Images of the atom bomb have ceased to shock us. By now, the mushroom cloud has a cozy familiarity; the atomic fireball has been appropriated by Michael Bay and George Lucas. But these 1952 photographs from the Nevada atomic bomb test site still managed to jolt me when I saw them.
What are we looking at here? Do these things have legs? Is that a tumor growing out of the side? Are these mile-high fireballs or tiny microscopic bacteria?
In fact, these are photographs of atomic explosions, recorded in the first few microseconds of detonation (a few of the fireballs in these pictures could be as little as 100 feet in diameter, while others are considerably larger). In Pictures of the Body: Pain and Metamorphosis
, art historian James Elkins writes
that representations of the human body will always be “unencompassably
strange and irretrievably unruly,” and that’s an equally apt
description of these images.
In order to study the rates of fireball expansion during bomb testing, the military employed nearly every type of high-speed camera available at the time. The most successful pictures, though, are the ones you see here, and they resulted from the ingenious “rapatronic” camera designed for the event by Harold “Doc” Edgerton, the MIT engineer who pioneered the use of the stroboscope for flash photography (resulting in this iconic milk drop
, among other images). Despite having no moving parts, the complex device solved the two main challenges facing anyone wishing to capture a bomb blast: How do I control shutter speed? And, how do I create a shutter that will bar all light?
The issue of speed was solved by using a Kerr cell
, triggered magnetically by a delay switch, which allowed for exposures lasting only a few millionths of a second. To block unwanted light, Edgerton created a “fuse wire” shutter, a mesh network of fine wires that vaporized and recondensed across the optical path, effectively blocking light faster than a mechanical shutter could do on its own. The cameras were housed in a “bomb cab,” mounted on towers 75 feet above ground, seven miles from the test site.

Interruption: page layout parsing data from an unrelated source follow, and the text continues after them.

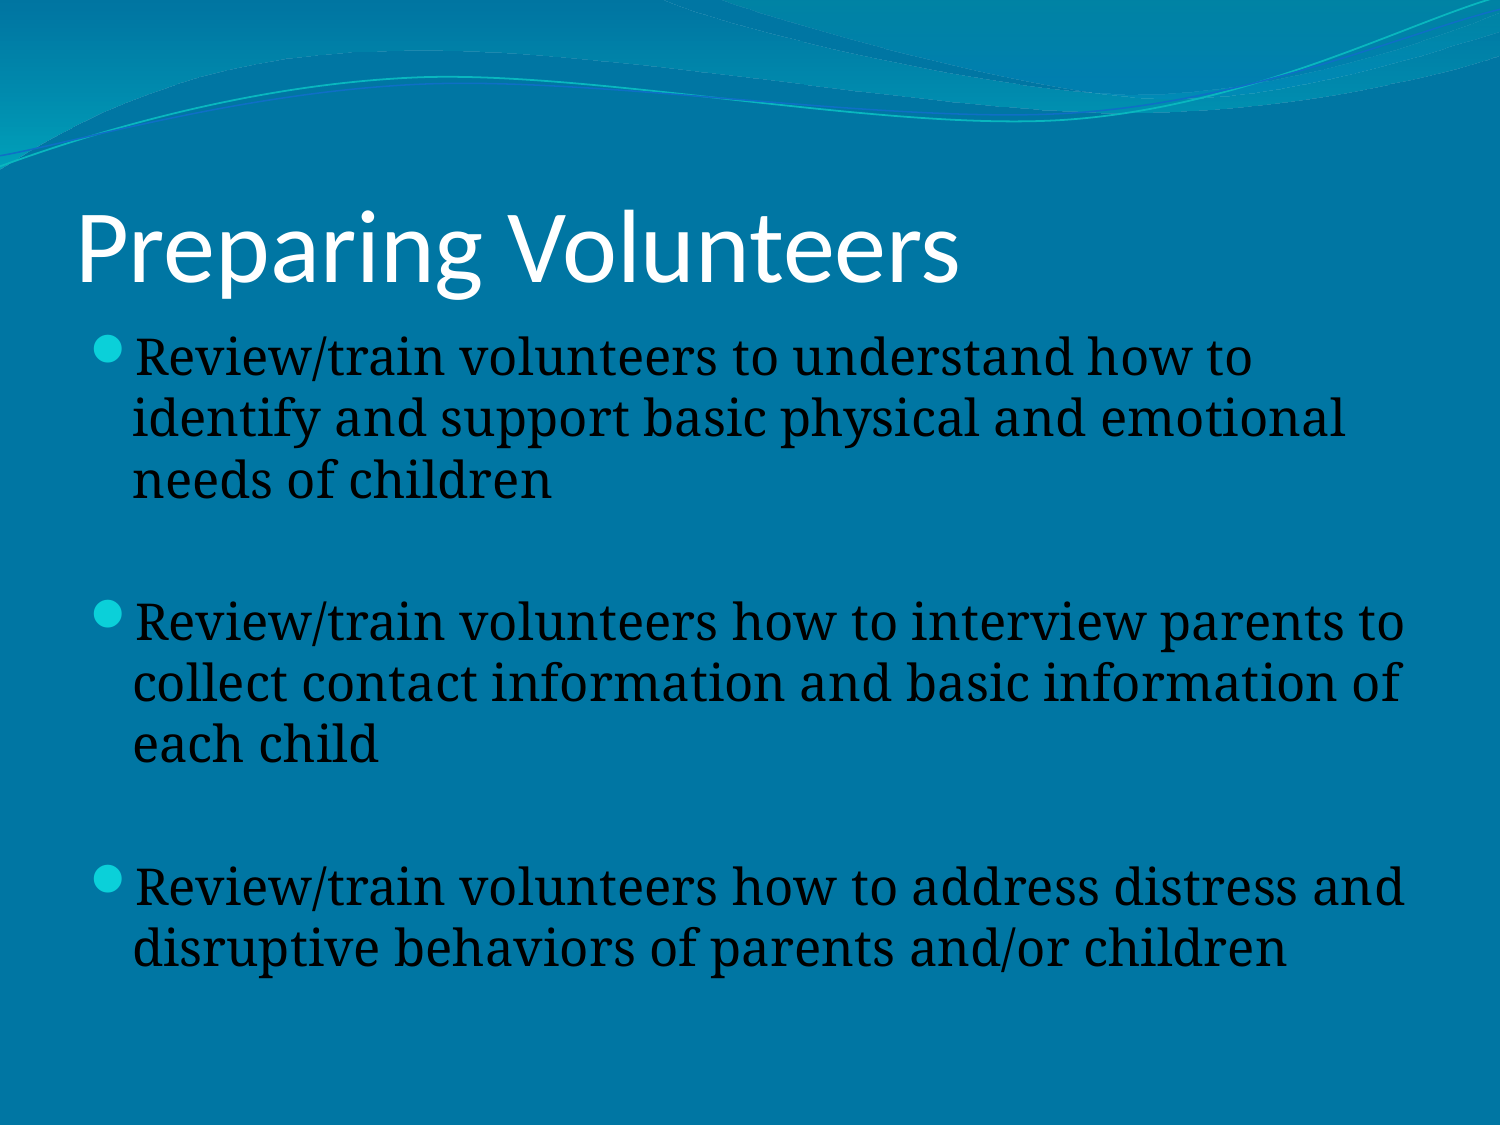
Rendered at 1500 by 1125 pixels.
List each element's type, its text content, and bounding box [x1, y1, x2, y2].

title Preparing Volunteers [75, 115, 1425, 303]
list Review/train volunteers to understand how to identify and support basic physical and emotional needs of children Review/train volunteers how to interview parents to collect contact information and basic information of each child Review/train volunteers how to address distress and disruptive behaviors of parents and/or children [75, 317, 1425, 1038]
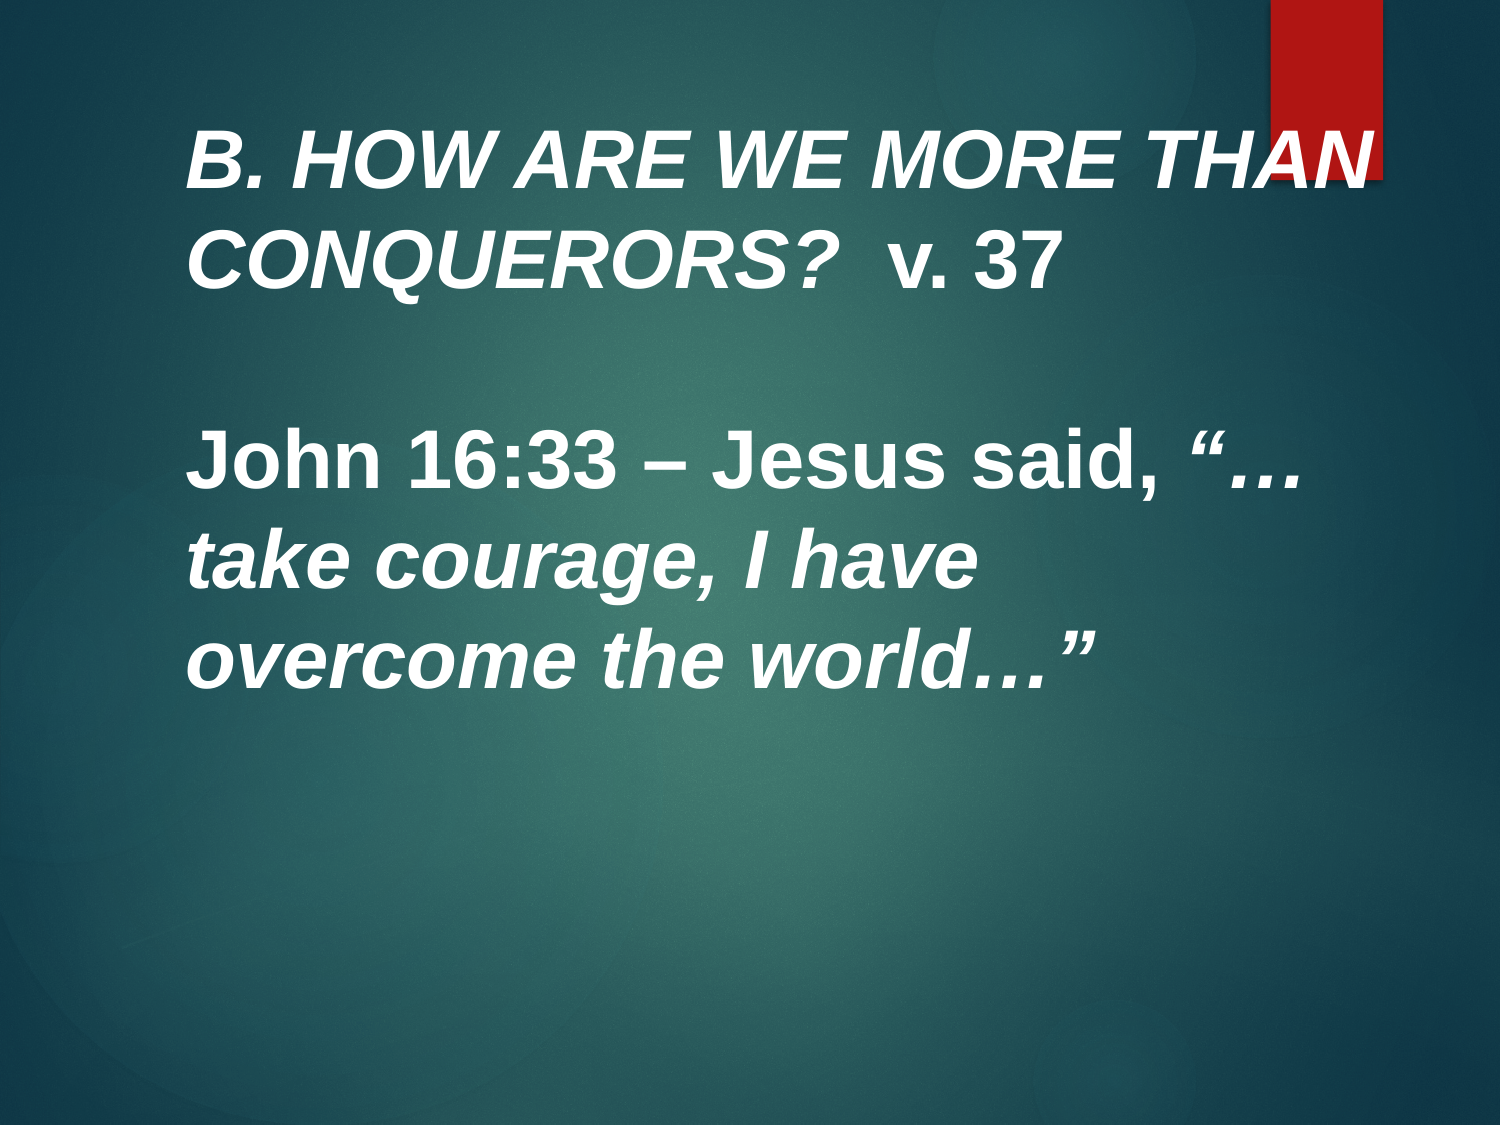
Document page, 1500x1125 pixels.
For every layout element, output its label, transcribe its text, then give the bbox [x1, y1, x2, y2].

text_box B. HOW ARE WE MORE THAN CONQUERORS? v. 37 John 16:33 – Jesus said, “…take courage, I have overcome the world…” [170, 98, 1407, 813]
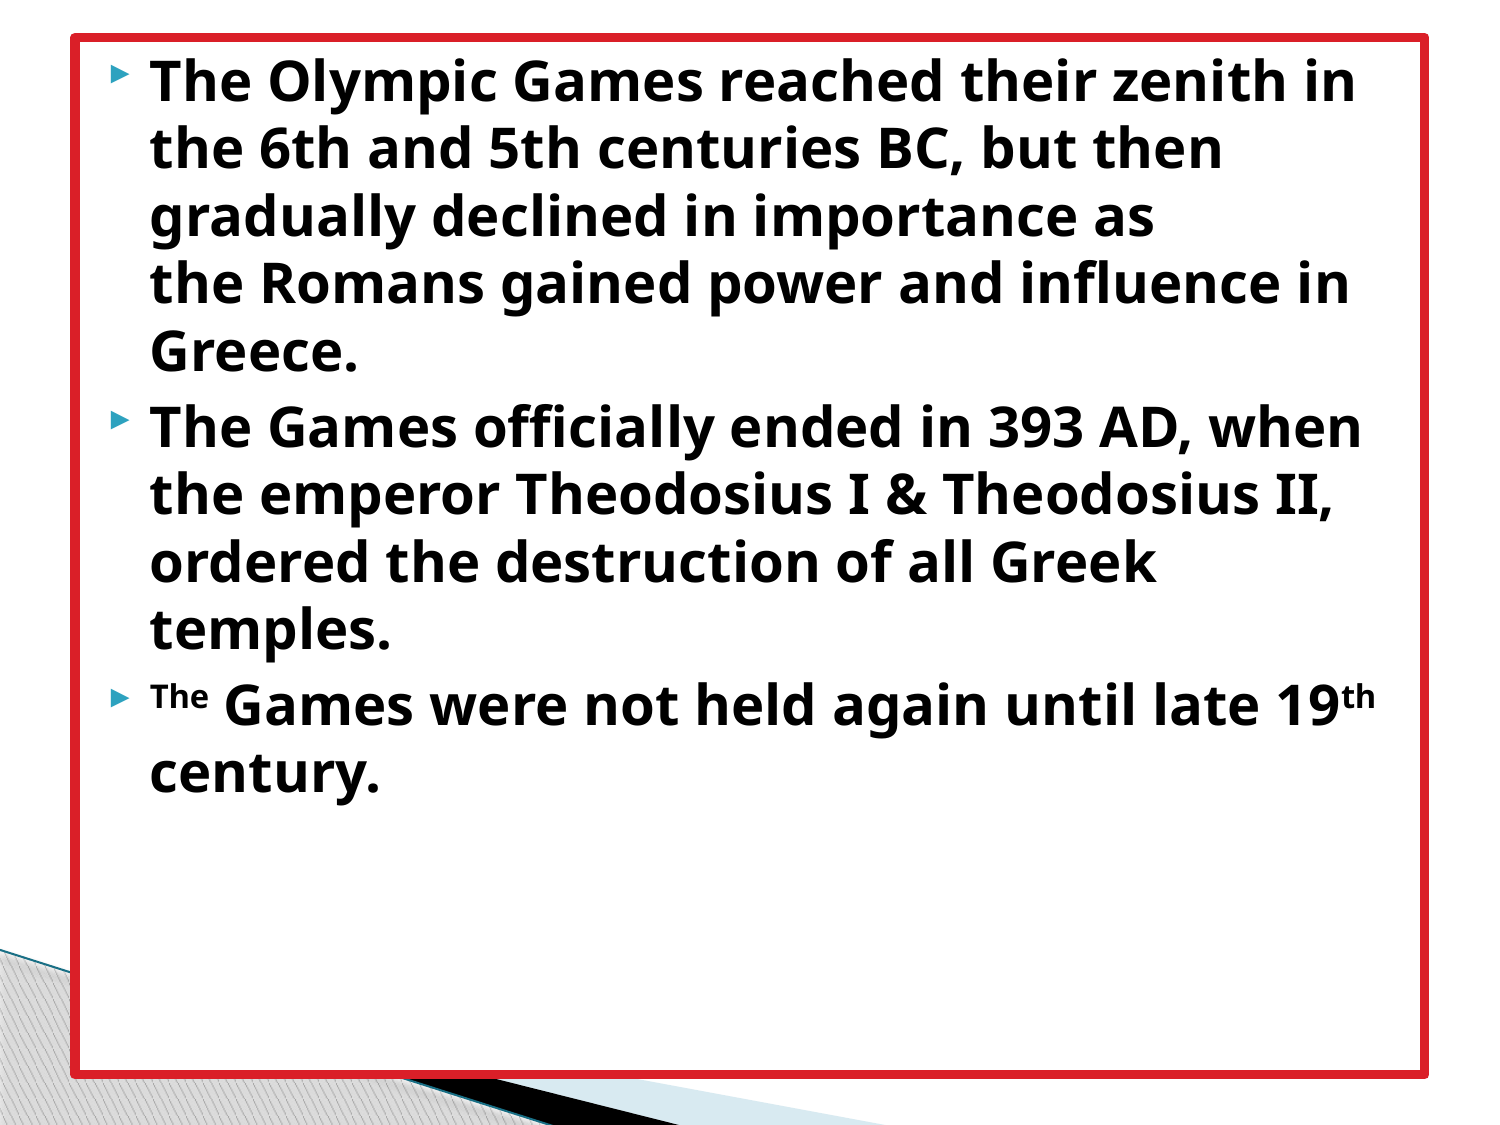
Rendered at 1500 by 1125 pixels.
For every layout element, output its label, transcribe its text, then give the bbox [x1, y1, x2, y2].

list The Olympic Games reached their zenith in the 6th and 5th centuries BC, but then gradually declined in importance as the Romans gained power and influence in Greece. The Games officially ended in 393 AD, when the emperor Theodosius I & Theodosius II, ordered the destruction of all Greek temples. The Games were not held again until late 19th century. [70, 33, 1429, 1079]
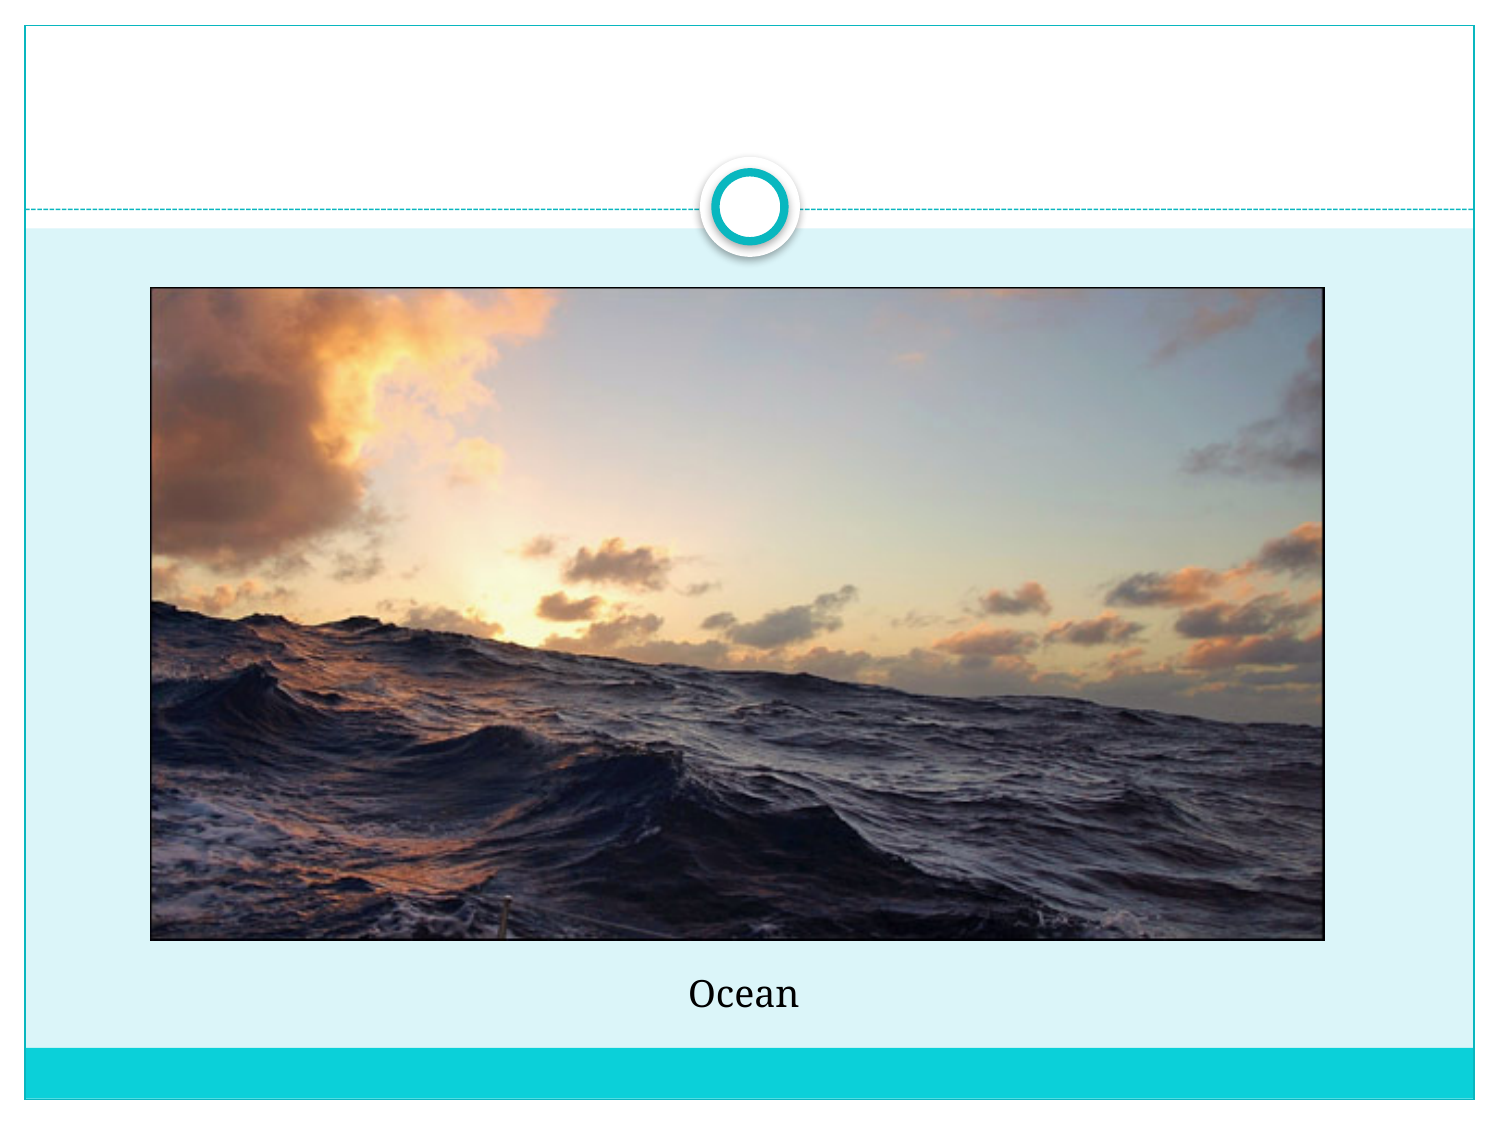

Each camera was capable of taking only a single picture.
These images reveal several peculiar characteristics of these fireballs. For starters, the center of the blast is dark—that’s not an error of film overexposure (a separate yield-recording device was dubbed the “bhangmeter
,” after the Indian strain of cannabis, because it was considered slightly daft to even try to measure such a thing). The bulging forms and ghostly cavities on the outer edge are irregularities partly due to the “explosive lenses” surrounding the bomb casing used for detonation. And the limb-like protrusions are “rope tricks,” caused by the instantaneous vaporization of the cables that connected the bomb apparatus to the ground. Some of the other fascinating observations recorded by Edgerton—shock waves, radiation smoke, lightning strikes within the fireball—remain classified, although many of them were of little interest to the military, and have apparently not been preserved.
In the end, though, I don’t know if the pictures are really explainable. But frankly, I haven’t been able to stop looking at them. Elkins notes that the scientists who first discovered human sperm under the microscope experienced a similar kind of “visual desperation,” struggling to reconcile the images with their tidy ideals of humanity. As analogical thinkers, he writes, we naturally try to compare things to other things. And it is possible to find recognizable elements in these otherwordly blast images: bubbles, Swiss cheese holes, maybe an eye, some antennae, and an organic kind of symmetry. It looks like a tiny little organism. The fact that this is an enormous bomb blast skewers the mind in horror. How can the means by which we coldly annihilate each other possibly be familiar?